On the other side of the border in Rwanda, women are forming cooperatives that are easing their access to information and finance. New infrastructure means some women can now trade from the safety of a marketplace - and there are even childcare options.
As United Nations High Commissioner for Human Rights Michelle Bachelet said at the Tokyo W20: “Make women part of your solutions, or you will fail".
2. Bring more women into the workforce
Small enterprises are highly prevalent in LDCs, and self-employment is estimated at 70% of total employment. Therefore achieving gender parity in the labour force involves addressing, among other issues, assumptions about women’s roles and the multiple barriers for women to start businesses, as recommended in the W20 Communiqué.
Some work is traditionally gender-segregated, and such societal norms can be hard to overcome. But sometimes, small changes mean new gender-neutral professions can be created.
For example, in Zambia honey collecting is usually done by men, as beehives are placed high in trees and sometimes far from homes. But the introduction of a different sort of hive that can be kept on the ground nearby has meant women can now be beekeepers, and make money doing so.
“This is not a job which only a man can do”, said Dorothy Mambwe of the Kabule Women’s Beekeeping Group, which now sells its honey in bulk to local processors.
“This has helped us a lot, because from the same money you can buy other stuff, and sell...I know in the future we are going to have a lot of customers.”
Japan is hosting the 2019 G20 summit, and Prime Minister Shinzo Abe is known for his “womenomics” goal of getting more Japanese women into the workforce. On reducing the gender gap, W20 Japan Co-chair Haruno Yoshida has recommended incentivizing employers "to implement evidence-based policies and to publicize their progress" and incentivizing investors "to incorporate gender factors in analysis and decision-making”.
3. Make spaces for female expertise
When was the last time you heard the perspective of a female civil servant in Vanuatu or a trade director in Malawi or a weaver in Nepal?

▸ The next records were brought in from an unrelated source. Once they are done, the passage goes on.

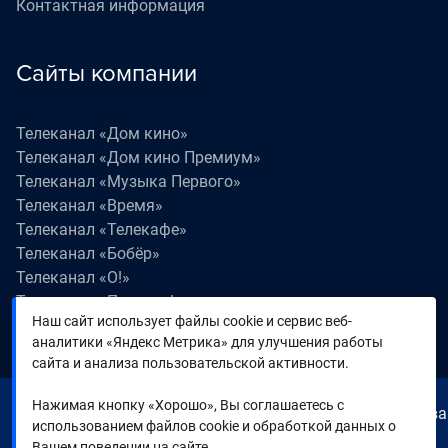
Контактная информация
Сайты компании
Телеканал «Дом кино»
Телеканал «Дом кино Премиум»
Телеканал «Музыка Первого»
Телеканал «Время»
Телеканал «Телекафе»
Телеканал «Бобёр»
Телеканал «О!»
Телеканал «Поехали!»
Наш сайт использует файлы cookie и сервис веб-
Телеканал «Победа»
аналитики «Яндекс Метрика» для улучшения работы
Телеканал «Лапки LIVE»
сайта и анализа пользовательской активности.
Нажимая кнопку «Хорошо», Вы соглашаетесь с
© 2000—2026. Редакция телеканала «Время». Все права
использованием файлов cookie и обработкой данных о
на любые материалы, опубликованные на сайте,
Вашем поведении на сайте.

"My lack of schooling didn’t hinder me, but made me realize that I am an author of poverty through first-hand experience", said Damchae Dem of the Bhutan Association of Women Entrepreneurs, who pitched her business idea to a Geneva audience at the Global Forum on Inclusive Trade for LDCs.
"I stood there amongst strangers, purposeful and fearless for I carried with me the aspirations of not only women from Bhutan but every woman shackled by poverty."

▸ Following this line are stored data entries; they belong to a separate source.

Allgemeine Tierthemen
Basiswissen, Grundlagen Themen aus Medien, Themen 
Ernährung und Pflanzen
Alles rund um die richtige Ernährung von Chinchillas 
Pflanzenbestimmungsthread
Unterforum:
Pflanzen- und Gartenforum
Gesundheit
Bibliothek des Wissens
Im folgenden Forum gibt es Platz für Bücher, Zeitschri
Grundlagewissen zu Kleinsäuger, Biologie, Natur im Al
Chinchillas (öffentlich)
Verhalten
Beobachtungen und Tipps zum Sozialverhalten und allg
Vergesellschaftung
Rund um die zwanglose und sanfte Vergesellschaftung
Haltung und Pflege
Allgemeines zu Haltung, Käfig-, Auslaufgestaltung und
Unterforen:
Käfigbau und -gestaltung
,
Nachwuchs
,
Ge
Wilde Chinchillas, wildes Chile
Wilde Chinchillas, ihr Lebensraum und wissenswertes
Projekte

Women like Dem have perspectives and experiences that are commonly overlooked. Their assessments of development, gender and business in LDCs are vital.
International Trade Centre Executive Director Arancha Gonzalez called at the W20 for more women in trade and related fields, and for more female expert voices to be heard in the media. The placement of more and more women on an equal footing to men in global conversations will do much to shift perceptions and foster change. One platform for such conversations and for LDC voices could be the W20, a valuable forum for informing G20 action.
4. Facilitate equal access to technology
Technology can work to exacerbate gender inequalities. Globally, the share of women accessing the internet is 12% less than the share of men. In LDCs, it is 31% less. And according to UNCTAD’s 2018 LDC Report, the gender gap in internet use in LDCs widened between 2013 and 2017.
It is essential to bridge this digital gender divide, which intersects with - and impacts - the development divide. LDCs are far behind in ICT infrastructure and internet access. According to the UNCTAD report, “only 17.5% of the population in LDCs accessed the internet in 2017, compared with 41.3% in developing countries and 81% in developed countries".
The W20 Japan is recommending that G20 leaders act to boost training in and equal use of technology to ensure no woman is left behind. This is especially urgent and essential for LDCs.